The most classically quoted description of cerebral cavernoma would perhaps be a “popcorn-appearance”—with a multilobulated lesion of heterogeneous signal intensity with a prominent hypointense rim on T2-weighted images, representing multiloculated haemorrhages of different ages.[6] This appearance was not appreciated in this case, such that the possibility of brainstem tumours was cautiously raised. The diagnosis of multiple cerebral cavernoma was made almost certain upon subsequently reviewing the susceptibility weighted images, the less likely differential being haemorrhagic metastases in the absence of a primary malignancy.

 

Presence of multiple cavernomas raises the concern of familial cerebral cavernoma malformation, and this is highlighted by this case where two disease-causing mutations — KRIT1 and CCM2 — were eventually confirmed on genetic studies.[7]

 

It was gratifying to receive a significant positive response from the audience, with the majority of them finding this case to be highly unusual, interesting, and educational to their training and practice.

 

It was a rewarding experience to present at the BSNR Grand Round, to have received an overwhelming amount of support from seniors and colleagues and constructive feedback from the international audience.
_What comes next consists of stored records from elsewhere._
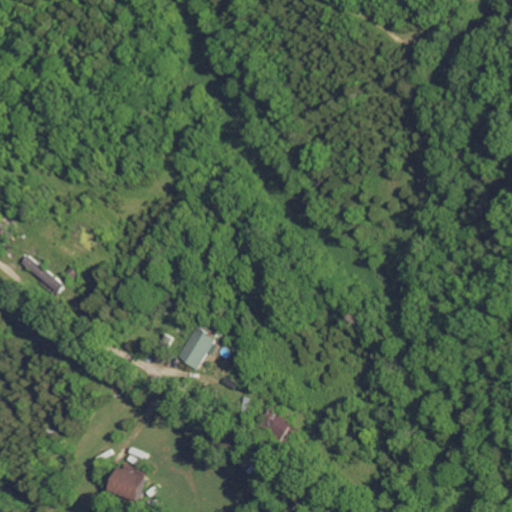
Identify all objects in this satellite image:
building: (200, 347)
road: (108, 363)
building: (138, 481)
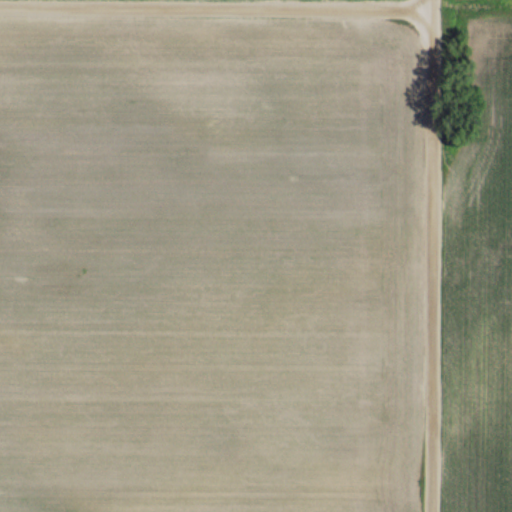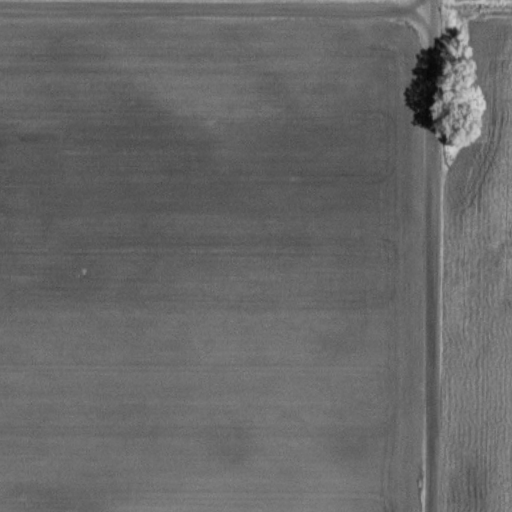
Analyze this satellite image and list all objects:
road: (216, 7)
road: (430, 256)
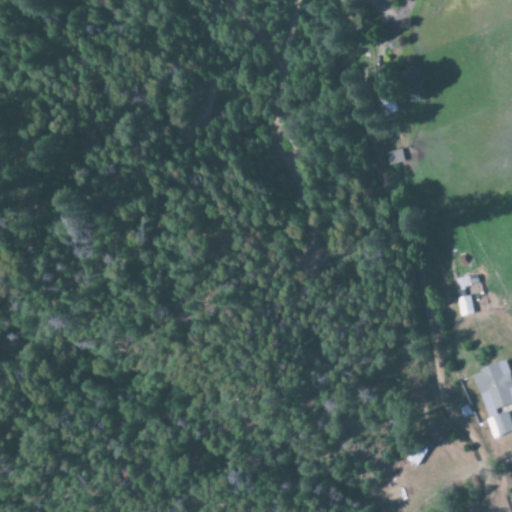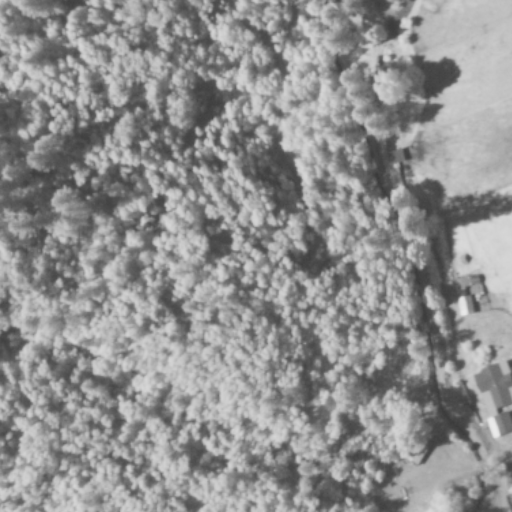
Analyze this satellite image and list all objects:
building: (391, 158)
building: (462, 286)
building: (465, 306)
building: (495, 396)
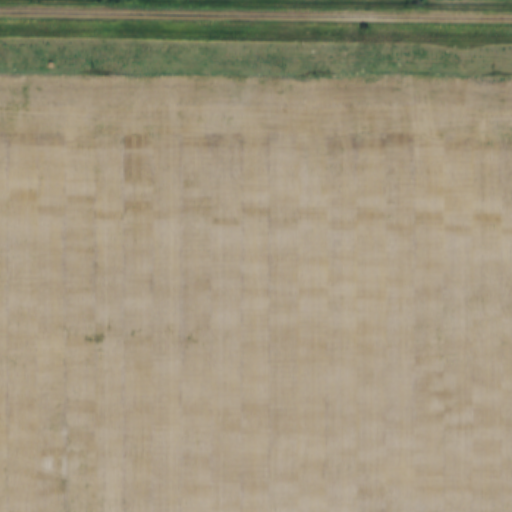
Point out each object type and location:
road: (256, 15)
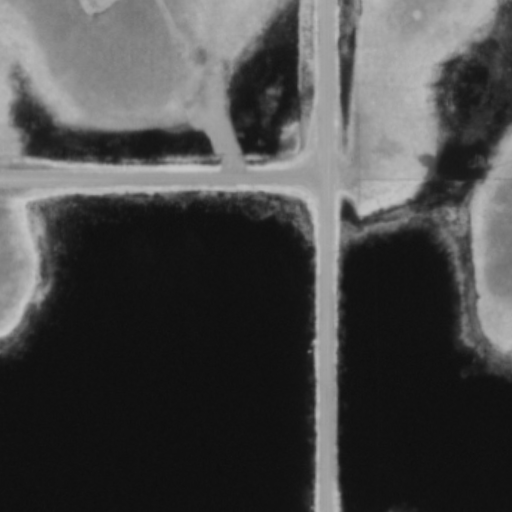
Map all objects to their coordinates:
road: (162, 176)
road: (325, 255)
We hope that the audience appreciated these two fascinating cases and learned that not all disease processes that result in mass formation are indicative of brain tumours. A wide spectrum of pseudotumour-like mimics exists with overlapping clinical and radiological features, but scrutiny of their unique imaging features will aid in the radiological diagnosis.

 

Similar to the BSNR Grand Rounds, the HKCR Paediatric Training Network is excited to launch regular online teaching rounds and webinars in the near future, with the goal of expanding professional training, learning opportunities, and collaboration between Hong Kong and international radiologists.